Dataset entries
<<<<

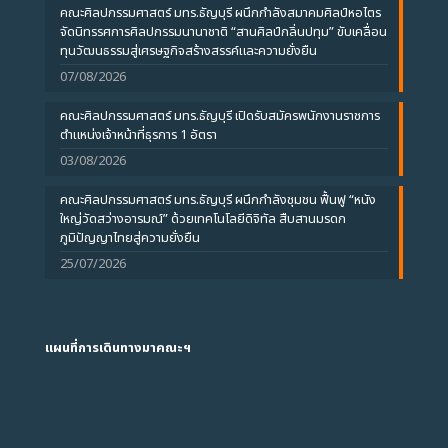
คณะศิลปกรรมศาสตร์ มทร.ธัญบุรี ผนึกกำลังสมาคมศิลป์หอไตร
จัดนิทรรศการศิลปกรรมนานาชาติ “สานศิลป์กลิ่นปทุม” ขับเคลื่อน
ทุนวัฒนธรรมสู่เศรษฐกิจสร้างสรรค์และความยั่งยืน
07/08/2026
คณะศิลปกรรมศาสตร์ มทร.ธัญบุรี เปิดรับสมัครพนักงานราชการ
ตำแหน่งเจ้าหน้าที่ธุรการ 1 อัตรา
03/08/2026
คณะศิลปกรรมศาสตร์ มทร.ธัญบุรี ผนึกกำลังชุมชน ฟื้นฟู “หนัง
ใหญ่วัดสว่างอารมณ์” ด้วยเทคโนโลยีดิจิทัล สืบสานมรดก
ภูมิปัญญาไทยสู่ความยั่งยืน
25/07/2026
แผนที่การเดินทางมาคณะฯ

>>>>

JOB ITEM — Rewrite the text of the records above, replacing every "ผนึกกำลัง" with "ร่วมมือกับ" and changing nothing else. Leave the pictures out of your answer.

ANSWER TO THIS TASK —
คณะศิลปกรรมศาสตร์ มทร.ธัญบุรี ร่วมมือกับสมาคมศิลป์หอไตร
จัดนิทรรศการศิลปกรรมนานาชาติ “สานศิลป์กลิ่นปทุม” ขับเคลื่อน
ทุนวัฒนธรรมสู่เศรษฐกิจสร้างสรรค์และความยั่งยืน
07/08/2026
คณะศิลปกรรมศาสตร์ มทร.ธัญบุรี เปิดรับสมัครพนักงานราชการ
ตำแหน่งเจ้าหน้าที่ธุรการ 1 อัตรา
03/08/2026
คณะศิลปกรรมศาสตร์ มทร.ธัญบุรี ร่วมมือกับชุมชน ฟื้นฟู “หนัง
ใหญ่วัดสว่างอารมณ์” ด้วยเทคโนโลยีดิจิทัล สืบสานมรดก
ภูมิปัญญาไทยสู่ความยั่งยืน
25/07/2026
แผนที่การเดินทางมาคณะฯ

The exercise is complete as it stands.